I was analyzing some analyzer weird behavior, and try to understand why it

happens and how to fix it

here what token I get for standard analyzer for text:

"myemail@email.com:test1234"

curl -XGET 'localhost:9200/_analyze?analyzer=standard&pretty=true' -d 

'myemail@email.com:test1234'

{

  "tokens" : [ {

    "token" : "myemail",

    "start_offset" : 0,

    "end_offset" : 7,

    "type" : "",

    "position" : 1

  }, {

    "token" : "email.com:test1234",

    "start_offset" : 8,

    "end_offset" : 26,

    "type" : "",

    "position" : 2

  } ]

}

so question is why I am getting that as one token: "email.com:test1234"

why it is not divided to tokens by . : _ and ?

Standard tokenizer is not working with this four keywords.

can any one help me out on this issue?
Is it BUG or not?

Thanks,
sanjay

Hi Sanjay,

What do you want to happen in this case?

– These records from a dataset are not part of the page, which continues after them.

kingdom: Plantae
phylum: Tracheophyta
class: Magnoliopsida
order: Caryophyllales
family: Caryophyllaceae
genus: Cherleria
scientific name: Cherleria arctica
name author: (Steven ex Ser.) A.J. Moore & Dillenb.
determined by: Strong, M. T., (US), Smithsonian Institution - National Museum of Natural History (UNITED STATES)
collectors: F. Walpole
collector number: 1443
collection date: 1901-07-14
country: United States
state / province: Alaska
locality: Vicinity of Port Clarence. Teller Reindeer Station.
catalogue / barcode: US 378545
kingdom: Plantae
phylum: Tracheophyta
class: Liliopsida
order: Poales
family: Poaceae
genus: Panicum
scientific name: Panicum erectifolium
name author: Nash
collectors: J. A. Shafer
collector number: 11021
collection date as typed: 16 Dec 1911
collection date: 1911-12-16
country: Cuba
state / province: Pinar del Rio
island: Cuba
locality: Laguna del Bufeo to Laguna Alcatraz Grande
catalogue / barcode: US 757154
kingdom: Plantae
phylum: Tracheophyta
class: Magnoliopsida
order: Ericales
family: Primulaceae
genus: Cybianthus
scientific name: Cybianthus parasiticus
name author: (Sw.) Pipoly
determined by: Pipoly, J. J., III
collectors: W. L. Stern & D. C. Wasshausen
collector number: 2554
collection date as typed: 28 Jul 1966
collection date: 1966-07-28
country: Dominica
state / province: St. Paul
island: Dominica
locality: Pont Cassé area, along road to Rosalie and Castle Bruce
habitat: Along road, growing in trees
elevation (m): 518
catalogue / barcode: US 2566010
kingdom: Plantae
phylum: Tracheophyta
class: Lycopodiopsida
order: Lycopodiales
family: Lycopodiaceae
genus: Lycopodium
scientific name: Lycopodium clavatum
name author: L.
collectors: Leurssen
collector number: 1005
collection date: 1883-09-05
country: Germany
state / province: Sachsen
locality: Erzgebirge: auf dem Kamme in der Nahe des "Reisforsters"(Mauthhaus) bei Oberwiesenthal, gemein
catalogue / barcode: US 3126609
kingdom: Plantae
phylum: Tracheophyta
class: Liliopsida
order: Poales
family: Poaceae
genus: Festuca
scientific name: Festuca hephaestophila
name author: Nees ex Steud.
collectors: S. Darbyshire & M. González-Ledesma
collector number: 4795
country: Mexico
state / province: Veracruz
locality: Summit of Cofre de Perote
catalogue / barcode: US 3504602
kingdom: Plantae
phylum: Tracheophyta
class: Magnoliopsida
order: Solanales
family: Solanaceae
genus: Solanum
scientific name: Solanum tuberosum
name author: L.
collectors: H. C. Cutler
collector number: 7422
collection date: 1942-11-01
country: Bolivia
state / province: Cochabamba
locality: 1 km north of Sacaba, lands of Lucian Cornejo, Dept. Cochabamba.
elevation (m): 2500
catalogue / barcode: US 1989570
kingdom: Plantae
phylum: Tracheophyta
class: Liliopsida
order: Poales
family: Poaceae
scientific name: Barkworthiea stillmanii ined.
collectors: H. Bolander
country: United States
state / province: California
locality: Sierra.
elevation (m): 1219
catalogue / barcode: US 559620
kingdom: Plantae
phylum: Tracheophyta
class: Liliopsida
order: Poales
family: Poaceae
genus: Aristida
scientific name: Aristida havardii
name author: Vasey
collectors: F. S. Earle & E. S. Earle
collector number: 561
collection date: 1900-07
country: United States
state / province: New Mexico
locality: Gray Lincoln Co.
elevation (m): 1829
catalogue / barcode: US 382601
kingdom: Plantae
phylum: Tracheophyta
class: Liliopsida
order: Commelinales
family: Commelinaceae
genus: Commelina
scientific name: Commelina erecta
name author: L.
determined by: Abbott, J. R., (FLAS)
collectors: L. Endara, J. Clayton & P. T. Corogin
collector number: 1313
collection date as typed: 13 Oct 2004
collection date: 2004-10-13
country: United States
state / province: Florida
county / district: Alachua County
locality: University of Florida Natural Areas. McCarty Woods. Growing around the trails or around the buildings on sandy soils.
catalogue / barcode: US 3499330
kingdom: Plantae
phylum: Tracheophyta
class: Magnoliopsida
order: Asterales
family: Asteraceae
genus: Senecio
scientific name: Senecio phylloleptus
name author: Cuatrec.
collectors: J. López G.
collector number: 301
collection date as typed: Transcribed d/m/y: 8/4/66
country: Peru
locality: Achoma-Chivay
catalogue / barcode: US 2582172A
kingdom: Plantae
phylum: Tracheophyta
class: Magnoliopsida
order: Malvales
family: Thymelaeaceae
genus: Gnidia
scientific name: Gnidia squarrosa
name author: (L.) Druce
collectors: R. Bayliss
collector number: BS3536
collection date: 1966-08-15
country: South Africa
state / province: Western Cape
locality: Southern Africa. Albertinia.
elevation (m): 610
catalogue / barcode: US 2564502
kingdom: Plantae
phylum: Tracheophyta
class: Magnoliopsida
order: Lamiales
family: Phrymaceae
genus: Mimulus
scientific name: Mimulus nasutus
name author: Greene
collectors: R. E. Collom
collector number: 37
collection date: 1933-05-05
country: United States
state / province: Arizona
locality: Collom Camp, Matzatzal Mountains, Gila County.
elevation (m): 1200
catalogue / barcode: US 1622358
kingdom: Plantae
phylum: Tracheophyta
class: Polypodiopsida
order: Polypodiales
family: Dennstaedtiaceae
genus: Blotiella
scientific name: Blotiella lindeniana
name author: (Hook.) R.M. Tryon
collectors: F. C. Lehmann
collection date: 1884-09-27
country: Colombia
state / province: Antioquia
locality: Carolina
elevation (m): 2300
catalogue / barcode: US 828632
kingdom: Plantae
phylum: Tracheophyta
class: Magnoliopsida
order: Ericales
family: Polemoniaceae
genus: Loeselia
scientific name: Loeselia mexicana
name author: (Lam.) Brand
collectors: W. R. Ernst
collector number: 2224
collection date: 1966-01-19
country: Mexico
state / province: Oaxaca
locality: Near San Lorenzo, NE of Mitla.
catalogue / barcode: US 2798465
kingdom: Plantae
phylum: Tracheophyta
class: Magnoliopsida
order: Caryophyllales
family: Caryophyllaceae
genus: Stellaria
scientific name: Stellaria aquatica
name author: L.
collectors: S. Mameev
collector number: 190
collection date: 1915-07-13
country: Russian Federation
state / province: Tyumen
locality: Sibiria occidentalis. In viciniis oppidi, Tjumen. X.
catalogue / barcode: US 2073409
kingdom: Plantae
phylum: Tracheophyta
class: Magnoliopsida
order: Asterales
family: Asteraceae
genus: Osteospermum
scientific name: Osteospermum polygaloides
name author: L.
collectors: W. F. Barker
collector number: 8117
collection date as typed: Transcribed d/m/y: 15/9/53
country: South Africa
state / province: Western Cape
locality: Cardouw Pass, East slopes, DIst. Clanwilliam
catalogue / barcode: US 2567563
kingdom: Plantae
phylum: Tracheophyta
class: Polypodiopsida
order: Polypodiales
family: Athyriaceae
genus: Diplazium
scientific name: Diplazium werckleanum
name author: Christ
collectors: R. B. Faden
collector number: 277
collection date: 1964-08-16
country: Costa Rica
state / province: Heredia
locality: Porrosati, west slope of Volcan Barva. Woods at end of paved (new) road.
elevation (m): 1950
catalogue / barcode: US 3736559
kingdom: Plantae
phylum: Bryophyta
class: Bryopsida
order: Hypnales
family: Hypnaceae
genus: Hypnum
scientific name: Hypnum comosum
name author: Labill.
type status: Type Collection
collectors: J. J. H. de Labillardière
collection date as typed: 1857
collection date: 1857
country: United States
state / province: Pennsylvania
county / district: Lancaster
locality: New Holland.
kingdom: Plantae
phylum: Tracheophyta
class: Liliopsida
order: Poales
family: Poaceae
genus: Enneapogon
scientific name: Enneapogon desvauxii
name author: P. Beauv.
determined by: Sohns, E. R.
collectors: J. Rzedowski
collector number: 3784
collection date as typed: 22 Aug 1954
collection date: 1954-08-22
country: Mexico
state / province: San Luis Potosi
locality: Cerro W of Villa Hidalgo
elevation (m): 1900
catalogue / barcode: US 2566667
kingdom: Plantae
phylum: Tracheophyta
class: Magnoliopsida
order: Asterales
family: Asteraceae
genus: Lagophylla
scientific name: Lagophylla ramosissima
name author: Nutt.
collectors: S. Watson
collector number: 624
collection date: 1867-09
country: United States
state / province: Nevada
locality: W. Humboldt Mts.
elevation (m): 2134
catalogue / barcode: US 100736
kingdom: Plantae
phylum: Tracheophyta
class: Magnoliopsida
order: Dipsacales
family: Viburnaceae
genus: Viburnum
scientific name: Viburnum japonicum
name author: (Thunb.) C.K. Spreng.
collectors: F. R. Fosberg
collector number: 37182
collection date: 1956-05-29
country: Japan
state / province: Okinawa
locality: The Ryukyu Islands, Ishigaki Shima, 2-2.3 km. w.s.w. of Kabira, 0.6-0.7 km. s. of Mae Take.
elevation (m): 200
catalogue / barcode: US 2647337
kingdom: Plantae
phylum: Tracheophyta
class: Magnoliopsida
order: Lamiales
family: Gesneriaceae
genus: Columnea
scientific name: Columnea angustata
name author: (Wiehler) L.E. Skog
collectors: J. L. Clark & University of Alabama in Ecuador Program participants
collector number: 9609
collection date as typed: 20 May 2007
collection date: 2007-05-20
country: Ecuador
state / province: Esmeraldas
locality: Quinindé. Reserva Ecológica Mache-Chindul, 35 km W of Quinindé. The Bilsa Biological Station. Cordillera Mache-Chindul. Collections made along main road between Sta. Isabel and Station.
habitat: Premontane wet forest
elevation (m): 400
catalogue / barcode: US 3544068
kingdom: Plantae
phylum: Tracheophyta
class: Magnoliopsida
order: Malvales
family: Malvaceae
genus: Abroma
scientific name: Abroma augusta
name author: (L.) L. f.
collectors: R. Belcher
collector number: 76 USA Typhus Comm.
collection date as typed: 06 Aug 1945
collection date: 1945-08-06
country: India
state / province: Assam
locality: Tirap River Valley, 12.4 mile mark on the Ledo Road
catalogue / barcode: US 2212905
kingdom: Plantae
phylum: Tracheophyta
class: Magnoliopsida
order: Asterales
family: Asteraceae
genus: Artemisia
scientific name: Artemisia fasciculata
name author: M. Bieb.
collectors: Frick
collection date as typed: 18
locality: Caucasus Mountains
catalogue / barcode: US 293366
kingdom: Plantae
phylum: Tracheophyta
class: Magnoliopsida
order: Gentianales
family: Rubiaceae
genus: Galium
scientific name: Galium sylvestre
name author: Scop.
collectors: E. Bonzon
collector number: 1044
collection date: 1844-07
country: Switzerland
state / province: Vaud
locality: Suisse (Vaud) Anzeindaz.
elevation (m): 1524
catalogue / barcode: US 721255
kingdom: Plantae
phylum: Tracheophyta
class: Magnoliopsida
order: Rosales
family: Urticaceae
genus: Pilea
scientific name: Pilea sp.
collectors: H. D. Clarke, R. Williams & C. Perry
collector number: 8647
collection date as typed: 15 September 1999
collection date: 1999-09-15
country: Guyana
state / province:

What are the search requirements? Can you give some examples of queries you would expect to match this email address in the text, and other which would you expect not to match it?

Tom

I just want to tokenize it with standard analyzer.
when I add any text like "test.elastic wirth test:lucene" it should tokenized with dot and colon char as well as it's not doing.

so tokens are

test
elastic
lucene

The Simple Analyzer does what you want, I think?

curl "localhost:9200/_analyze?analyzer=simple&text=myemail@email.com:test1234&pretty"
{
  "tokens" : [
    {
      "token" : "myemail",
      "start_offset" : 0,
      "end_offset" : 7,
      "type" : "word",
      "position" : 0
    },
    {
      "token" : "email",
      "start_offset" : 8,
      "end_offset" : 13,
      "type" : "word",
      "position" : 1
    },
    {
      "token" : "com",
      "start_offset" : 14,
      "end_offset" : 17,
      "type" : "word",
      "position" : 2
    },
    {
      "token" : "test",
      "start_offset" : 18,
      "end_offset" : 22,
      "type" : "word",
      "position" : 3
    }
  ]
}

Yes simple analyzer is one only for english language it not working in other language like gujarati,hindi,urdu,french etc..

so I can not remove standard analyzer I just want to tokenize with those char

thanks,

Have you tried using a regular expression?

https://www.elastic.co/guide/en/elasticsearch/reference/5.5/analysis-pattern-analyzer.html

Not Yet just finding reason for this.
do you know why this is happening with this 4 chars.

I guess because the designers of the standard analyzer decided to preserve e.g. domain names as single terms?

Text analysis in the real world is often a compromise and should be driven by your search requirements.

no It's not working if I insert text "something.is.missing" .
It will take it as whole word.
It's not breaking word.

hi,
Please check below link .
Same solution we need in elastic search.
https://stackoverflow.com/questions/15235126/lucene-4-1-how-split-words-that-contains-dots-when-indexing

This topic was automatically closed 28 days after the last reply. New replies are no longer allowed.